> [ACTIVITY A]:
In the rows further down, lay out the lines starting with the line with "1. Created a" and going on through the line with "2. Executed the" as a Markdown table with the columns Number and Line. Leave out blank lines.

> [TEXT FOR ANALYSIS]:
________
# New Boss Snowplow Advice



## jerkyboy (Mar 14, 2008)

I recently sold my old Ford Ranger that had a 6.5 foot fisher on it. I plow my rental properties, family, and friends driveways. The plow was perfect for one of my parking lots, which is kind of tight in the back. In place of my Ranger, I purchased a Chevy 2500HD. My local plow dealer sells Boss plows and I told him I am looking for a 7.5 foot. He told me he has one Boss 7.5 foot V plow that they put together but did not sell this winter and he'd be willing to sell it to me (installed) for $3,900, or he'd sell me a superduty 7.5 foot for $3,695. He claims the V plow is a steal and I'd love it over a traditional plow. Any thoughts would be greatly appreciated.


----------



## cjasonbr (Nov 18, 2005)

For $200 more, you might as well get the V.

If i'm not mistaken, the plow will 'lock' straight, so you can use it just like a straight blade if you want.

It will have a higher resale value, and have the benefits of a V plow too.


----------



## grandview (Oct 9, 2005)

Your truck will hold the 8.2 or 9.2 if you got the cash get one or those. 7.5 is to small.


----------



## B&B (Nov 4, 2006)

The Vee is a smart idea and an excellent tool for confined spaces...especially for extra tight areas since you can move the wings to make the plow wider or narrower depending on the confinements you need to plow in. Much more versatile than a straight blade by far.
________
> [SOURCE MATERIAL]:
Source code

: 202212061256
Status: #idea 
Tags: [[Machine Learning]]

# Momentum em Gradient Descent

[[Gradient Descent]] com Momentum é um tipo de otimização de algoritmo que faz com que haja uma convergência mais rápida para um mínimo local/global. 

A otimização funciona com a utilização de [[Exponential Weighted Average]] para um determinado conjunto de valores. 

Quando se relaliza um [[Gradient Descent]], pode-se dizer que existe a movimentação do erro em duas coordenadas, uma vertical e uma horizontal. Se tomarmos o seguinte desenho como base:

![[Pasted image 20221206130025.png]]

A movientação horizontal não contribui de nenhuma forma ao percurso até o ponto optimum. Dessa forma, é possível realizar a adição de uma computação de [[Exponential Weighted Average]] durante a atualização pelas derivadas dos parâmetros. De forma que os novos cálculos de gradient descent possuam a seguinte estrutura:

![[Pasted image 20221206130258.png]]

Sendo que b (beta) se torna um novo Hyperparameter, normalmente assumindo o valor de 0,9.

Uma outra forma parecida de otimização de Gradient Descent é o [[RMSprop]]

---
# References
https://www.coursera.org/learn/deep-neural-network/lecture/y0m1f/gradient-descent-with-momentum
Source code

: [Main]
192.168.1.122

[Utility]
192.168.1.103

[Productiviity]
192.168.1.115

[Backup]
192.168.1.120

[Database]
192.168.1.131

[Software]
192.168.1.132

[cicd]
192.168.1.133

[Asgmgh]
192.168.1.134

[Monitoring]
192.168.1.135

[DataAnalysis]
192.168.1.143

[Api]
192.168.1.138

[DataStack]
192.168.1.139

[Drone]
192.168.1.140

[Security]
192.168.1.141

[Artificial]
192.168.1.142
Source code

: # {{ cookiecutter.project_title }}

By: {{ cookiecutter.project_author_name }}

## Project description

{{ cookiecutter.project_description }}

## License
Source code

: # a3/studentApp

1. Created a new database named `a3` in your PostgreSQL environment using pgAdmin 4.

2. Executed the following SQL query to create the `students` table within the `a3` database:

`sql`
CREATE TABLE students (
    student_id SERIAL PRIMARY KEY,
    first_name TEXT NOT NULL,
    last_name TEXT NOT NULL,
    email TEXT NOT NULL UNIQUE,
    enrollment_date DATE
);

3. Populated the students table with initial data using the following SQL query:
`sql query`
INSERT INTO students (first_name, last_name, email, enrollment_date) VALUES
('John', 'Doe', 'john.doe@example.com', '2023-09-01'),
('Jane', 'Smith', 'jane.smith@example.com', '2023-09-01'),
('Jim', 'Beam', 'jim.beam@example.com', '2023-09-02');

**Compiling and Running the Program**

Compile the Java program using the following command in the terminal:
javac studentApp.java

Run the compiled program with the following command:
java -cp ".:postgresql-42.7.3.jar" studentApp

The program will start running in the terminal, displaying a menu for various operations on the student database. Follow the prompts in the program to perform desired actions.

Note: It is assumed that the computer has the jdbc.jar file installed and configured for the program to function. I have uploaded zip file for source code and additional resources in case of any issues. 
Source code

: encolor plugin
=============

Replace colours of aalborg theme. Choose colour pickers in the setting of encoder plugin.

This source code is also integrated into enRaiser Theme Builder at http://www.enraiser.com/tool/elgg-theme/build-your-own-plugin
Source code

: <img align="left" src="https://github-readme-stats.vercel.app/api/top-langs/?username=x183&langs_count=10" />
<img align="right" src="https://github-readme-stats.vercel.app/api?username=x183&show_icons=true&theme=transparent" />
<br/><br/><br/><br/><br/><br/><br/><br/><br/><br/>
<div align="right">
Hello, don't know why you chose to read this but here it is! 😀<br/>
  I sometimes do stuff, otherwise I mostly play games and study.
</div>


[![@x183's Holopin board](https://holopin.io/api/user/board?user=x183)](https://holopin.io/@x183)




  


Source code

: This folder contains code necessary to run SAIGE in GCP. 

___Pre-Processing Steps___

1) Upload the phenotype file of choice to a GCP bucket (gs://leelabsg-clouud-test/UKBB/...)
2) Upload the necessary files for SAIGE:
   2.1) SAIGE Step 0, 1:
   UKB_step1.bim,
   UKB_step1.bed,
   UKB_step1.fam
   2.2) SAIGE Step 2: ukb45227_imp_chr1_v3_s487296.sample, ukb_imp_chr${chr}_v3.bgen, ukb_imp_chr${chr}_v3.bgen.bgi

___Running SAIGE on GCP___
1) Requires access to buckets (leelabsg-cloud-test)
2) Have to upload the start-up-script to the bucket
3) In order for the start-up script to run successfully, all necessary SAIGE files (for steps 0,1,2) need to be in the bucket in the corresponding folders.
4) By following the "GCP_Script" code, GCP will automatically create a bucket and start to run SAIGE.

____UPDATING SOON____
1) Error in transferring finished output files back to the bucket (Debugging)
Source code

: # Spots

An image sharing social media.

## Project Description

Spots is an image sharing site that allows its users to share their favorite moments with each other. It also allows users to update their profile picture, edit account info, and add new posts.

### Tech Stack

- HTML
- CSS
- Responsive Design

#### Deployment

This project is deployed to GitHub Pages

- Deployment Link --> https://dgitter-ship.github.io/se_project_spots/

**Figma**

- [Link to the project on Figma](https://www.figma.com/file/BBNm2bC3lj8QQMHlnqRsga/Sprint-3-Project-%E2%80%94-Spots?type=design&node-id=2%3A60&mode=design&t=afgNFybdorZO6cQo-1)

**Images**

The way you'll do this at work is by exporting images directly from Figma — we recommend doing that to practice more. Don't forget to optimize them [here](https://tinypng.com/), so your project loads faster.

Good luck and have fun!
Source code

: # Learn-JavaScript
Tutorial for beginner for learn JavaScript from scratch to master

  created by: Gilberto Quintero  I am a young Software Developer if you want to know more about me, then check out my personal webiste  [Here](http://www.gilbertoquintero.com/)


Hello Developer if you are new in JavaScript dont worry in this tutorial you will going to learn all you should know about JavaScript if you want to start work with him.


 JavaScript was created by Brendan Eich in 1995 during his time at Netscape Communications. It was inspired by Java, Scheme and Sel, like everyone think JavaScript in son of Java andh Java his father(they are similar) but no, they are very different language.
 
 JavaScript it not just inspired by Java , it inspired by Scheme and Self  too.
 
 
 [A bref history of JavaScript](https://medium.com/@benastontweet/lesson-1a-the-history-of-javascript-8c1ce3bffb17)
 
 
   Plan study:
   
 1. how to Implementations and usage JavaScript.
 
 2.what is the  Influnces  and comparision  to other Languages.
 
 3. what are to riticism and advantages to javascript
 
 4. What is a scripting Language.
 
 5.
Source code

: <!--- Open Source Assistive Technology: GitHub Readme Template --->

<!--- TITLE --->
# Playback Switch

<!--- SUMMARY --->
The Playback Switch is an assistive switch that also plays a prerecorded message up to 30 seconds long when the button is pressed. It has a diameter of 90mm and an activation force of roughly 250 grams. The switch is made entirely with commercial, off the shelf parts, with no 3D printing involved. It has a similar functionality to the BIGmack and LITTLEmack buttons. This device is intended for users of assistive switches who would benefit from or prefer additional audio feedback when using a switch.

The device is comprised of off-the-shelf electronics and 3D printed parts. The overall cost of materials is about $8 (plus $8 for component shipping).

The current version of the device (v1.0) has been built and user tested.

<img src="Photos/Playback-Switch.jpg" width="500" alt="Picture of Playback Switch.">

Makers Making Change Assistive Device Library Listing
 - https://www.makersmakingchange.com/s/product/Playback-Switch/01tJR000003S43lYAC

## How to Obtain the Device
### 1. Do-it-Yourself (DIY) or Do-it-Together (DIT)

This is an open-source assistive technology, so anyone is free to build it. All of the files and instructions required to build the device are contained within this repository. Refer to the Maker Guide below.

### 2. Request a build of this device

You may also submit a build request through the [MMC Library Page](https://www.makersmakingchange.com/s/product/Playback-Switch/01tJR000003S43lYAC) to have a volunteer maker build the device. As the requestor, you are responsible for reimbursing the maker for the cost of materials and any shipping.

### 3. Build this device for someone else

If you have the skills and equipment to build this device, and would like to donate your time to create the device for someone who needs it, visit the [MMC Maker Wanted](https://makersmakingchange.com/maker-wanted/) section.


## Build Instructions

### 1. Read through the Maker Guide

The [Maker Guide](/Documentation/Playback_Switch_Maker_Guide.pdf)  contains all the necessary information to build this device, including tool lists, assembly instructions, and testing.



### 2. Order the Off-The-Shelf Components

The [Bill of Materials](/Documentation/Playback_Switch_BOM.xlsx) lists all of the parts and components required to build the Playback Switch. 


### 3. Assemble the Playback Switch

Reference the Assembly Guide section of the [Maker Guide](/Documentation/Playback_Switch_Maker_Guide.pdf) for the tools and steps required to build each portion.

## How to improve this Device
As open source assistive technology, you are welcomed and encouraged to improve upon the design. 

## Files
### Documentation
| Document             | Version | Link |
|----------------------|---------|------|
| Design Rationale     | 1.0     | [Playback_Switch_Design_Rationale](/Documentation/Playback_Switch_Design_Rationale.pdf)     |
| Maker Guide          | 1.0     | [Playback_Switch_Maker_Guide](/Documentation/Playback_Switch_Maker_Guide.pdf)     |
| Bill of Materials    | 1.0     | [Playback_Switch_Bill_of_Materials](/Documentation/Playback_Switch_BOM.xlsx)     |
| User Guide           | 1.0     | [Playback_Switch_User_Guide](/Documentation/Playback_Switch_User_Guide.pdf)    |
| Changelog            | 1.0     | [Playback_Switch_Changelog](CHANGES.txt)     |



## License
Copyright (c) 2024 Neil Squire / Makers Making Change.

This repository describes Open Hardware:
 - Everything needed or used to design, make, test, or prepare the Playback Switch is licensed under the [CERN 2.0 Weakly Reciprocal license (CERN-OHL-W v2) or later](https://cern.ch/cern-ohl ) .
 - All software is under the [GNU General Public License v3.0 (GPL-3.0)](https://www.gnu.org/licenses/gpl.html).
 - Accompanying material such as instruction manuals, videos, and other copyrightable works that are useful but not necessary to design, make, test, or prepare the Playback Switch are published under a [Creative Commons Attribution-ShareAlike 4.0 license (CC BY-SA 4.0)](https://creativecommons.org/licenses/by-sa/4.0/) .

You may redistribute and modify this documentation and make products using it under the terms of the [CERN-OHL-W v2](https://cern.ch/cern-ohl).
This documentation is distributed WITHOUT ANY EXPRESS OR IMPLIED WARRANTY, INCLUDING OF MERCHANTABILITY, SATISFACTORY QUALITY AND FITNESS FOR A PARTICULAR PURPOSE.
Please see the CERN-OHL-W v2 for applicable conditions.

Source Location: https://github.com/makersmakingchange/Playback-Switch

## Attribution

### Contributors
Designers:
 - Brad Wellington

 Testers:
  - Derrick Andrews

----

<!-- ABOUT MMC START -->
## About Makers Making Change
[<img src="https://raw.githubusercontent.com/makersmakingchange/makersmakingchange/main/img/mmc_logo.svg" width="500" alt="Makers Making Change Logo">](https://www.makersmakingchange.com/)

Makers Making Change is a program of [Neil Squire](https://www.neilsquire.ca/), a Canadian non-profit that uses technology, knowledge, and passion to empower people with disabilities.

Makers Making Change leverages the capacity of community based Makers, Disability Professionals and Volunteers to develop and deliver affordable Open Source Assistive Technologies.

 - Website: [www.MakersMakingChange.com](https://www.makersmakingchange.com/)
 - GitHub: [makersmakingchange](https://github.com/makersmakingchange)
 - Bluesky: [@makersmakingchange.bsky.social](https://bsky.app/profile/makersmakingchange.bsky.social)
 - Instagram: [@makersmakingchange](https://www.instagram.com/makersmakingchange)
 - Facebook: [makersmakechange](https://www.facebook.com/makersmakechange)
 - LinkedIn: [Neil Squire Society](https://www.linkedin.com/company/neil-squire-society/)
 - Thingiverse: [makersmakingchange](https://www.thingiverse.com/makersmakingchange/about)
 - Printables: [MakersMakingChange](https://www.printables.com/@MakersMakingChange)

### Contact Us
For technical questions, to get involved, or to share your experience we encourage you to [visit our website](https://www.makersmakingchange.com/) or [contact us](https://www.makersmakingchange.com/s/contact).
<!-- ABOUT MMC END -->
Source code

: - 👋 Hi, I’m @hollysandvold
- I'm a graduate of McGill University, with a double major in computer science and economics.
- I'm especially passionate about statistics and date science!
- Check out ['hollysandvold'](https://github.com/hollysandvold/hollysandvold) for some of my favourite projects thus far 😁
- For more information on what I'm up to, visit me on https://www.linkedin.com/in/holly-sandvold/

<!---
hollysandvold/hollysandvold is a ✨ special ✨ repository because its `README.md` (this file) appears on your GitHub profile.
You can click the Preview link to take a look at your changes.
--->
________
> [ACTIVITY B]:
Rewrite the snowplow thread above, starting with "I recently sold" and going on through "be greatly appreciated.", and put "Tacoma" in place of "Ranger".

> [EXPECTED OUTPUT A]:
| Number | Line |
|---|---|
| 1 | 1. Created a new database named `a3` in your PostgreSQL environment using pgAdmin 4. |
| 2 | 2. Executed the following SQL query to create the `students` table within the `a3` database: |

> [EXPECTED OUTPUT B]:
I recently sold my old Ford Tacoma that had a 6.5 foot fisher on it. I plow my rental properties, family, and friends driveways. The plow was perfect for one of my parking lots, which is kind of tight in the back. In place of my Tacoma, I purchased a Chevy 2500HD. My local plow dealer sells Boss plows and I told him I am looking for a 7.5 foot. He told me he has one Boss 7.5 foot V plow that they put together but did not sell this winter and he'd be willing to sell it to me (installed) for $3,900, or he'd sell me a superduty 7.5 foot for $3,695. He claims the V plow is a steal and I'd love it over a traditional plow. Any thoughts would be greatly appreciated.